Bird artwork by Eggpicnic
Wetland birds by Eggpicnic
4. Do you have any interesting facts about birds that you think people need to know?
Angela Robertson-Buchanan: Cockatoos can live to 100 and are extremely intelligent, more so than a dog.
The Orange Bellied Parrot is the most endangered Parrot in the world.
Australia is one of a few countries that have the greatest diversity of parrot species.
Lamice Ali: I think we all know that birds might be our closest link to the dinosaurs, but there's one bird out there that visually demonstrates this for me, and that's the hoatzin bird. Well, specifically, hoatzin chicks! They're born with two claws on each wing, which they use to climb tree branches. These fade when the birds get older, but think of how cool it'd be if the large parent hoatzin had epic wing claws!
(The chicken scoffs at the hoatzin though, since there's claims that it's the closest living relative to the T Rex!).
Eggpicnic: That they feel, love, grieve and play just like we do. It has been incredibly fascinating observing bird behavior out in the field. Everything about them is intriguing; from the fact cockatoos can carry emotional baggage to migratory birds being able to read the Earth’s magnetic field.
Galah by Lamice Ali
5. What's your favourite bird?
Angela Robertson-Buchanan: Yellow-tailed black Cockatoo, to be honest I am obsessed with parrots, especially the cockatoos. Their intelligence astounds me!

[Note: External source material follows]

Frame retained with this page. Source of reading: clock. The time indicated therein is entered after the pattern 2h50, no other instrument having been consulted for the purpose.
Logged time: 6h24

Lamice Ali: It's most definitely the Corvids in general: ravens, crows, magpies...I adore them all. I do see myself as becoming an old pigeon lady though to be honest. I also love pigeons!
Camila: The Regent Honeyeater. The first critically endangered bird I encountered in the wild, it was a highly emotional moment that made me realise the proportions of all the work that needs to be done to turn things around.
Chris: The Powerful Owl. Vulnerable, majestic and the largest Owl in Australasia. Seeing them in the wild as they stare down on you with their huge eyes is a humbling experience.